### YOUR OBJECTIVE
Lift out all lines below that contain "negative".

### MATERIAL PROVIDED
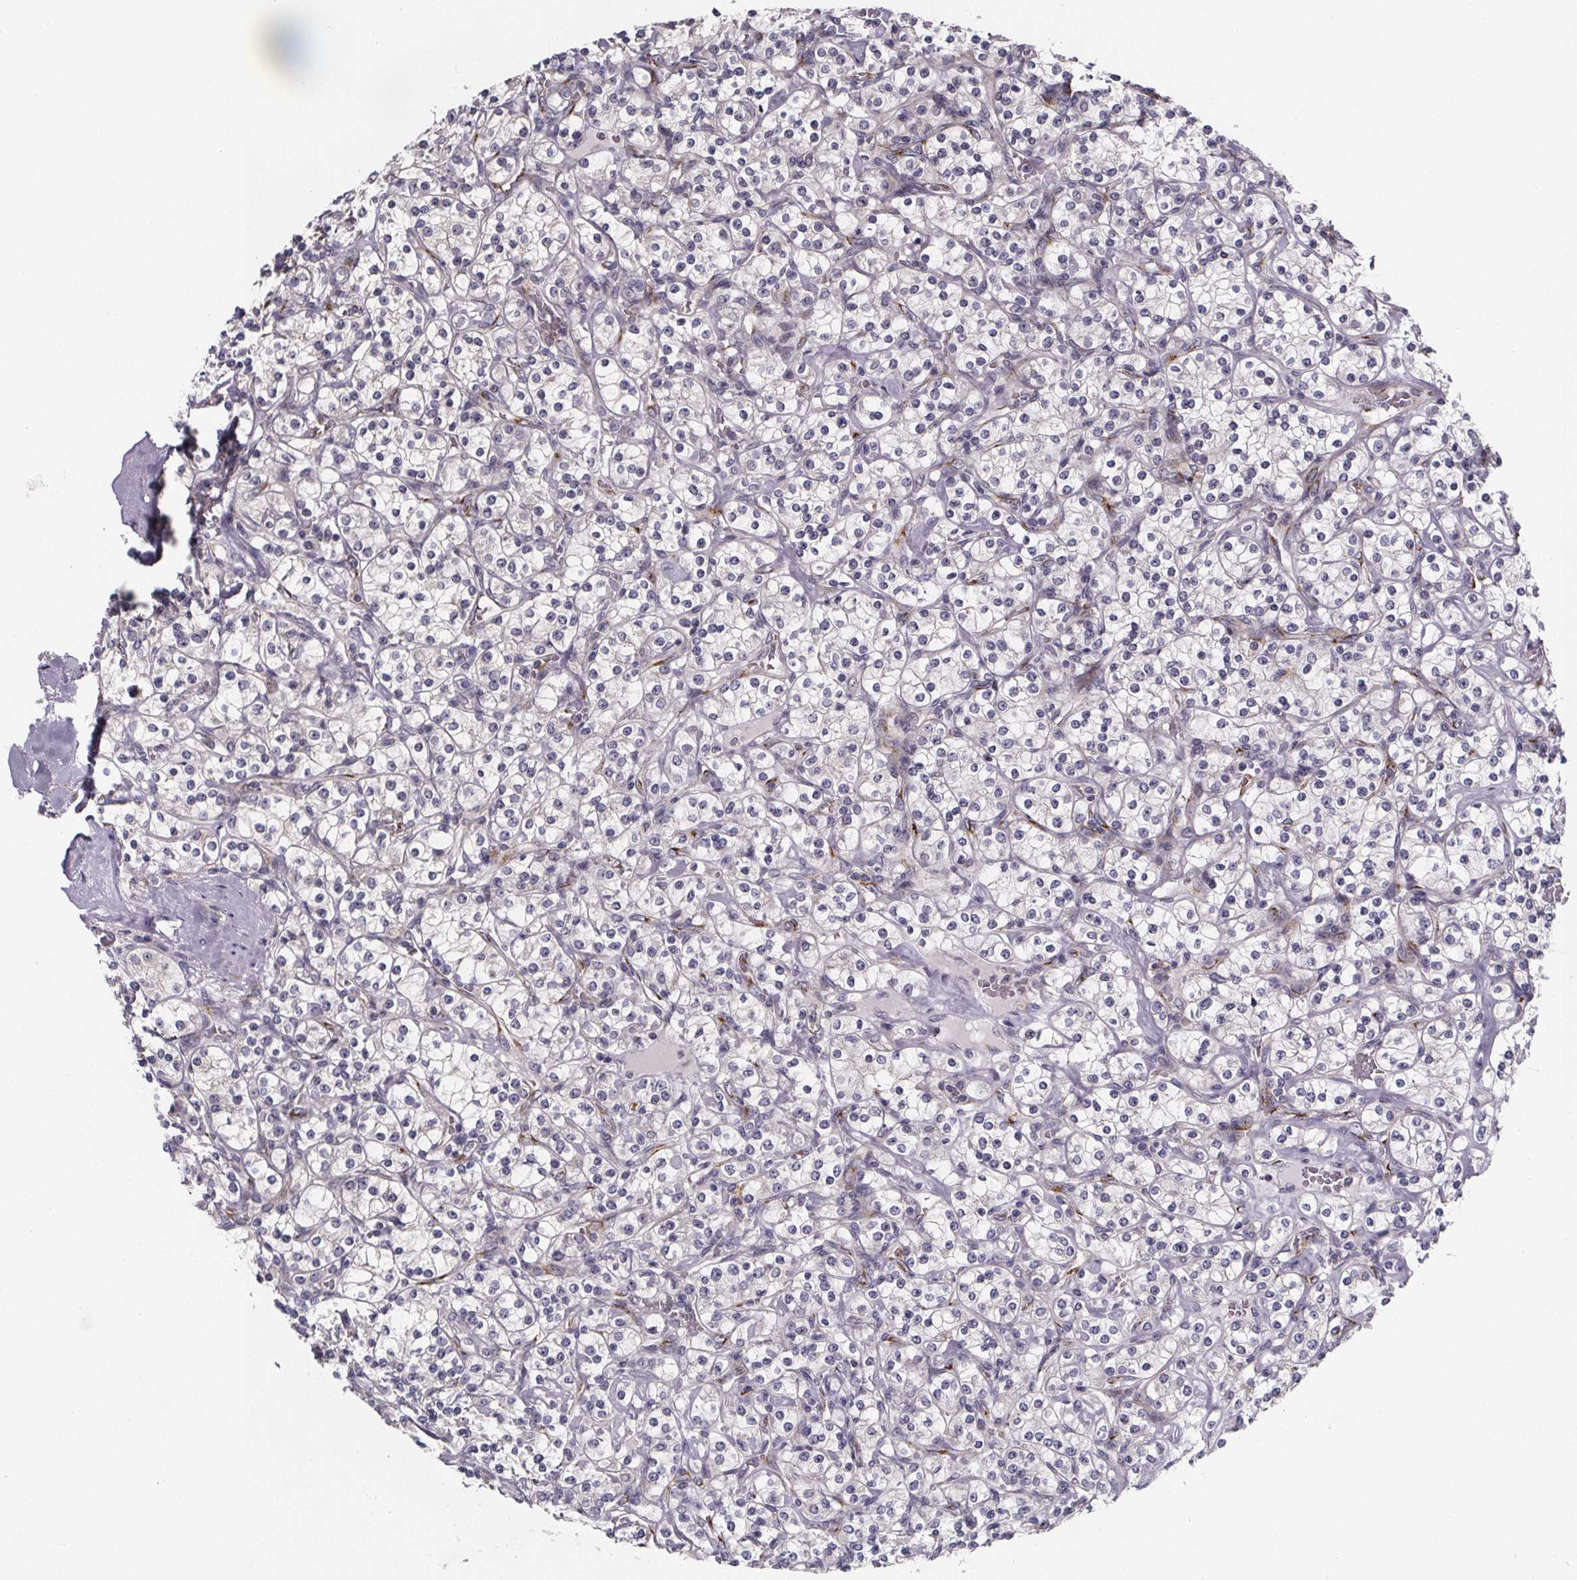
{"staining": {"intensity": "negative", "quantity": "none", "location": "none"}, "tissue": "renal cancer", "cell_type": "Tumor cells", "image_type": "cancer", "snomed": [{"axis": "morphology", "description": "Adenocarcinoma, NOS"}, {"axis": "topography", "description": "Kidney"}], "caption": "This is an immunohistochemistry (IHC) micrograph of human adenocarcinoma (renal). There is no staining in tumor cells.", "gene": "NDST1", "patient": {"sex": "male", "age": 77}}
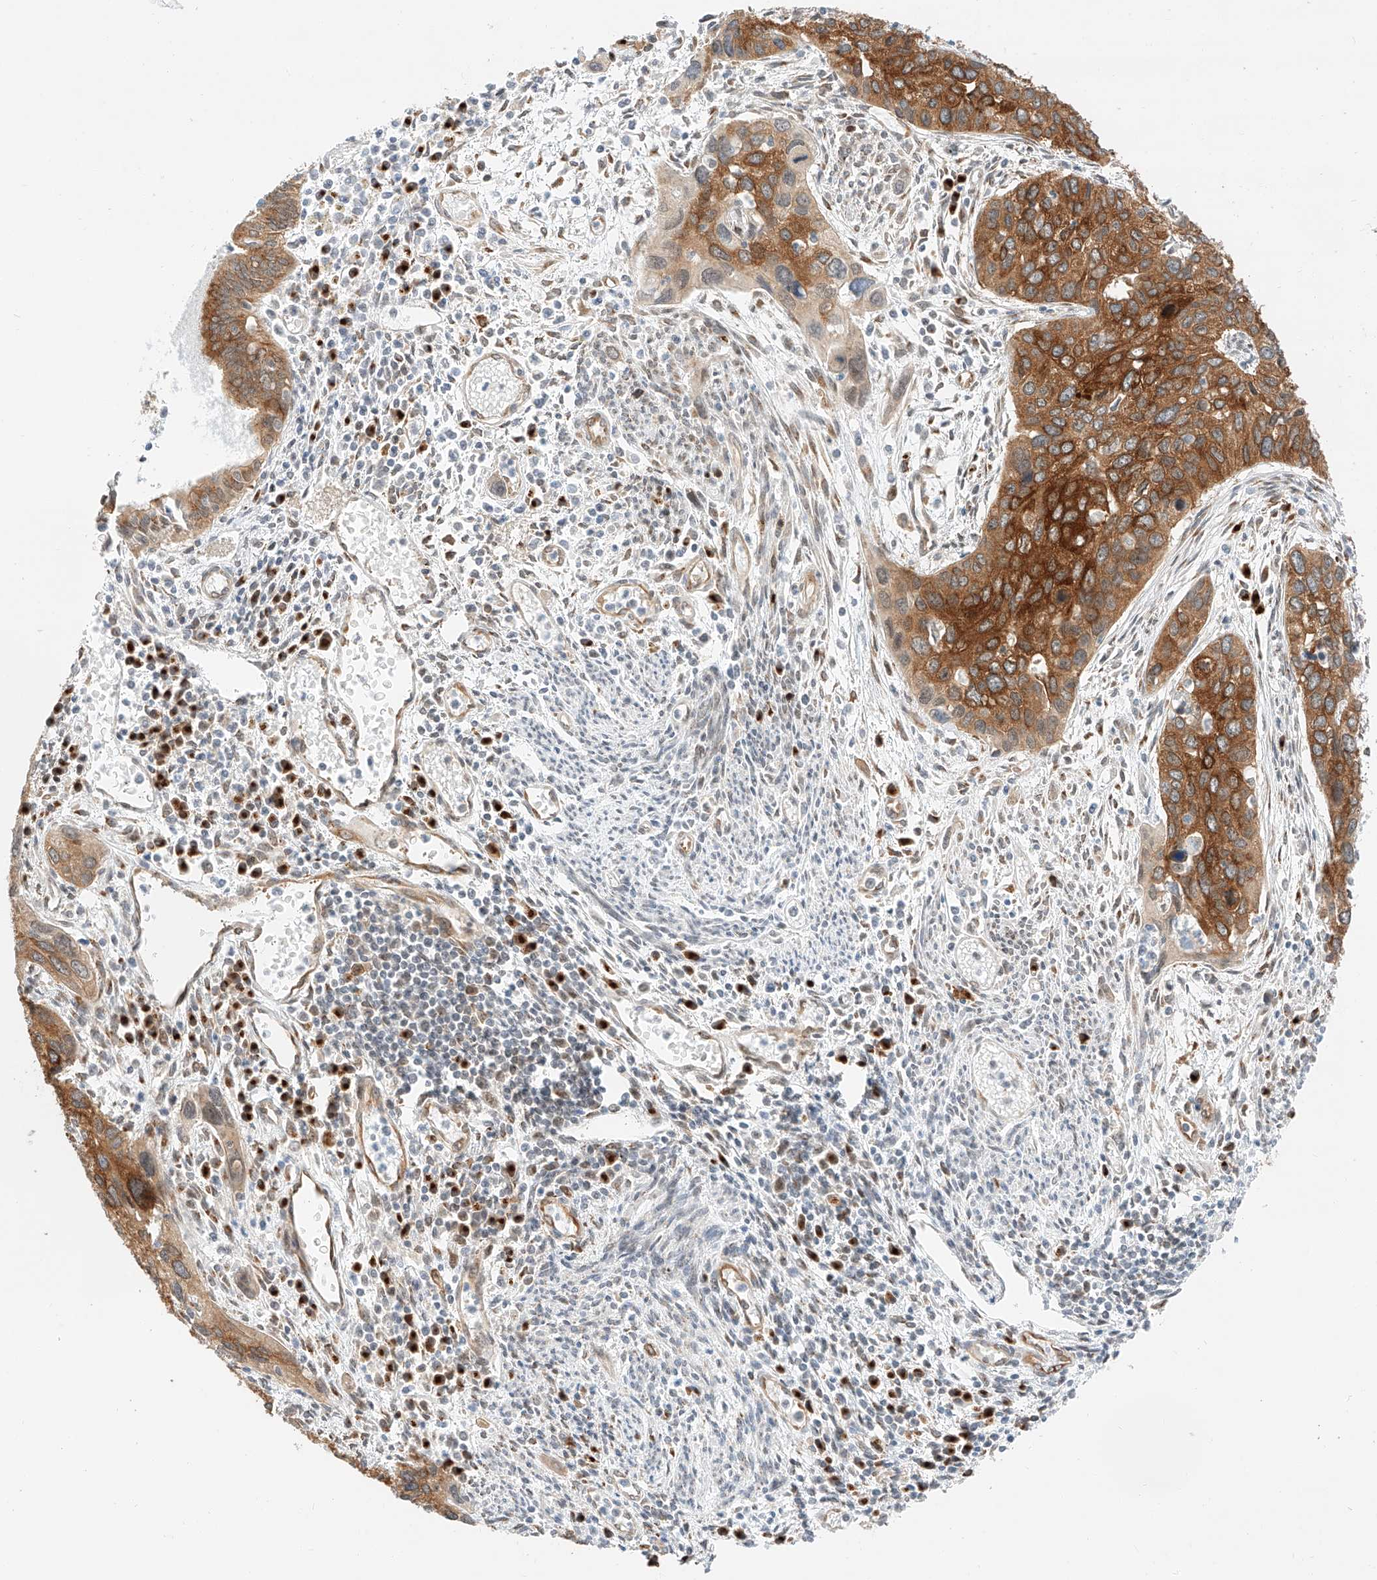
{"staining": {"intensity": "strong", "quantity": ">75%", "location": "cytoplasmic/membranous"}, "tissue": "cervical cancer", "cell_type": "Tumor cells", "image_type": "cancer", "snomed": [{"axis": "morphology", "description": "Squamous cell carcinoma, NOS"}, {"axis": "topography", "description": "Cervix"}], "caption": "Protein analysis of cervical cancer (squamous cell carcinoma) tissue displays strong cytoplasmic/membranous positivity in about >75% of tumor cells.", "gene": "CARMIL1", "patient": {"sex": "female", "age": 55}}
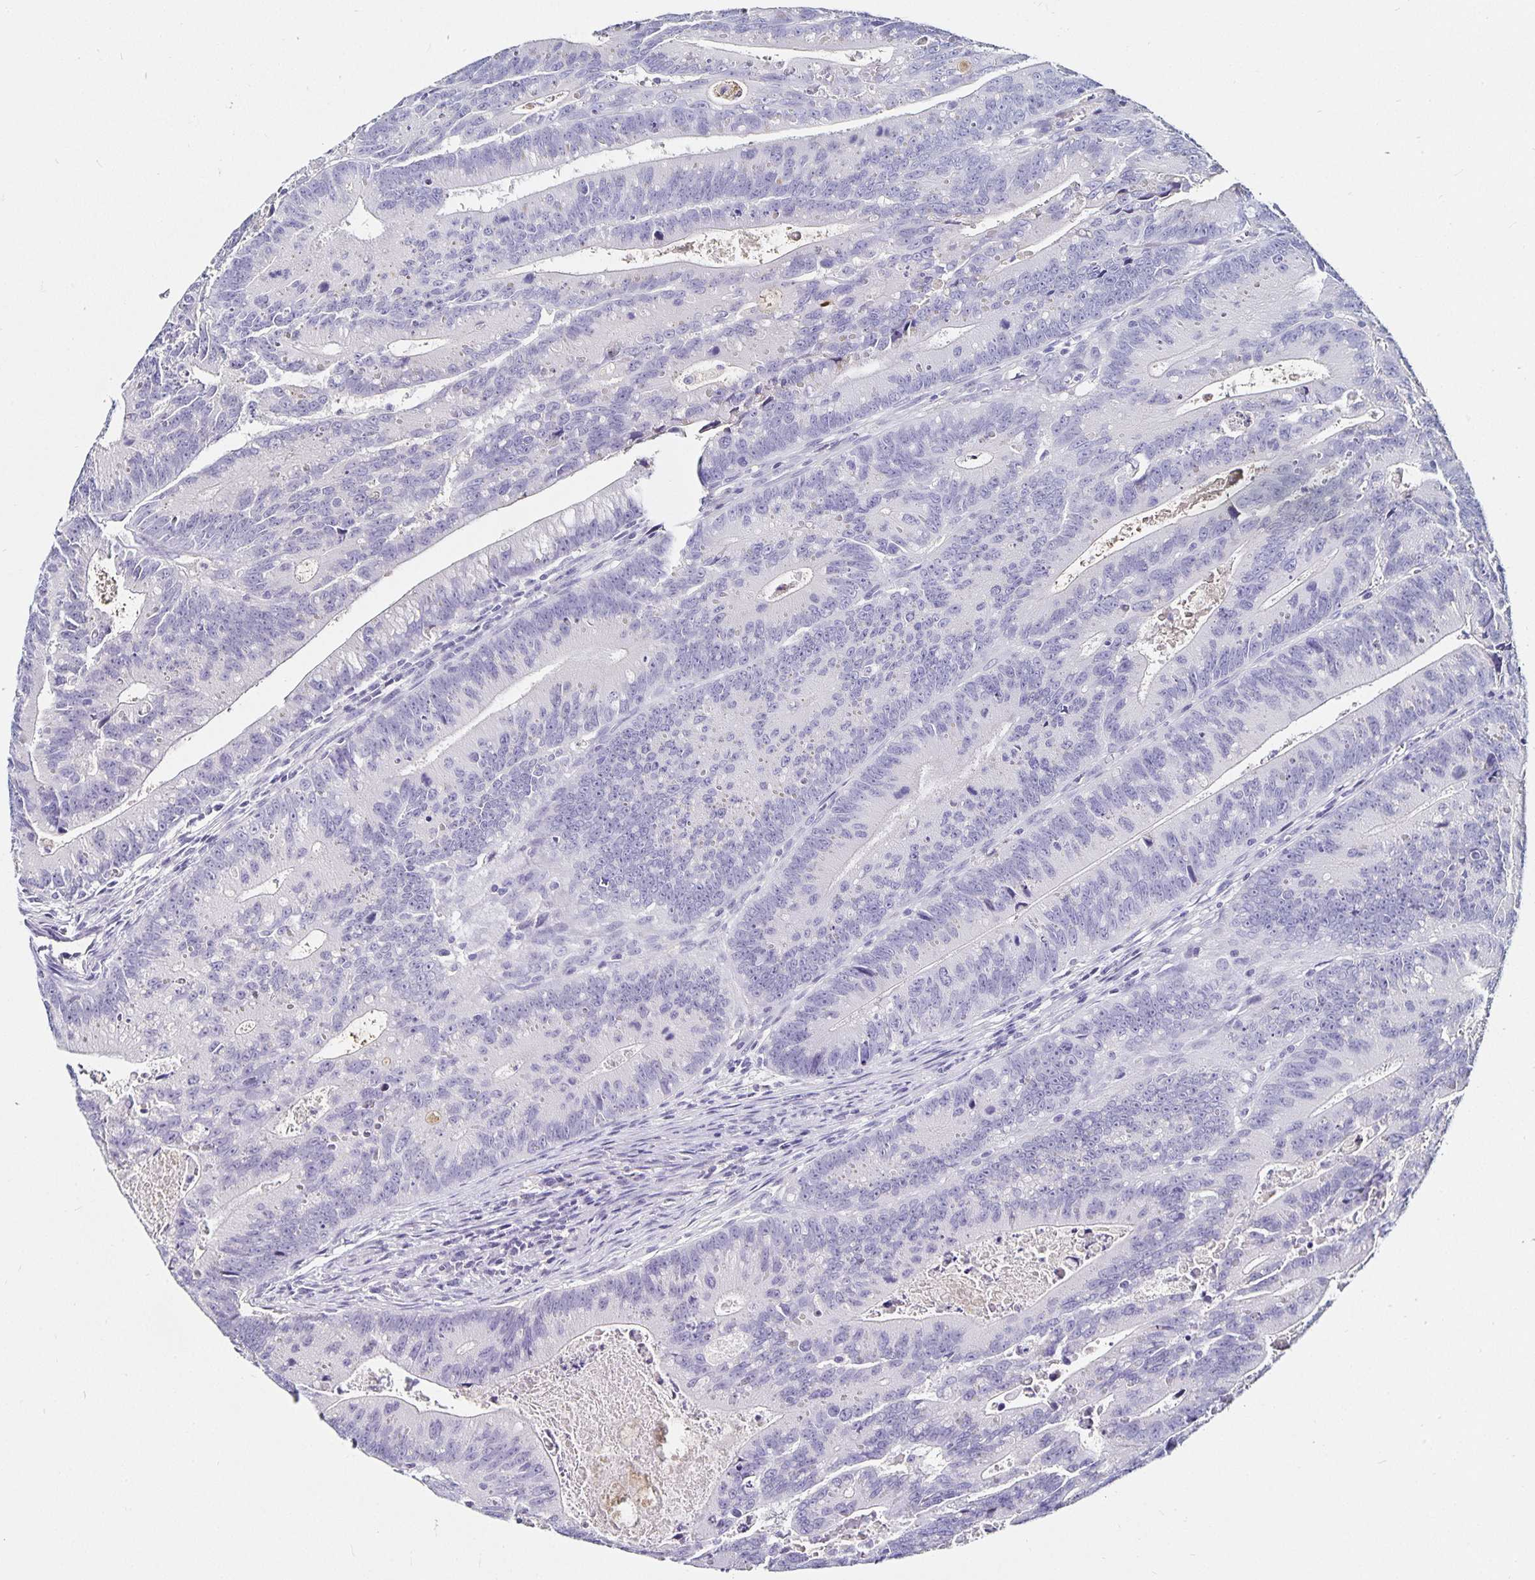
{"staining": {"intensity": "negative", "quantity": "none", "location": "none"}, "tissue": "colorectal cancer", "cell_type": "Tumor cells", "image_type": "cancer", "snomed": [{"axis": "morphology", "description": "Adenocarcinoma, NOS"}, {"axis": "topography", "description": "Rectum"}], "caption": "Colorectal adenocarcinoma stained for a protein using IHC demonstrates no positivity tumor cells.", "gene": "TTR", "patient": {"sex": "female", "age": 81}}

### EXERCISE OUTPUT
{"staining": {"intensity": "negative", "quantity": "none", "location": "none"}, "tissue": "renal cancer", "cell_type": "Tumor cells", "image_type": "cancer", "snomed": [{"axis": "morphology", "description": "Adenocarcinoma, NOS"}, {"axis": "topography", "description": "Kidney"}], "caption": "This is an immunohistochemistry (IHC) micrograph of human adenocarcinoma (renal). There is no staining in tumor cells.", "gene": "NDST1", "patient": {"sex": "male", "age": 77}}
{"staining": {"intensity": "negative", "quantity": "none", "location": "none"}, "tissue": "colorectal cancer", "cell_type": "Tumor cells", "image_type": "cancer", "snomed": [{"axis": "morphology", "description": "Adenocarcinoma, NOS"}, {"axis": "topography", "description": "Rectum"}], "caption": "Colorectal adenocarcinoma stained for a protein using IHC demonstrates no positivity tumor cells.", "gene": "TTR", "patient": {"sex": "female", "age": 81}}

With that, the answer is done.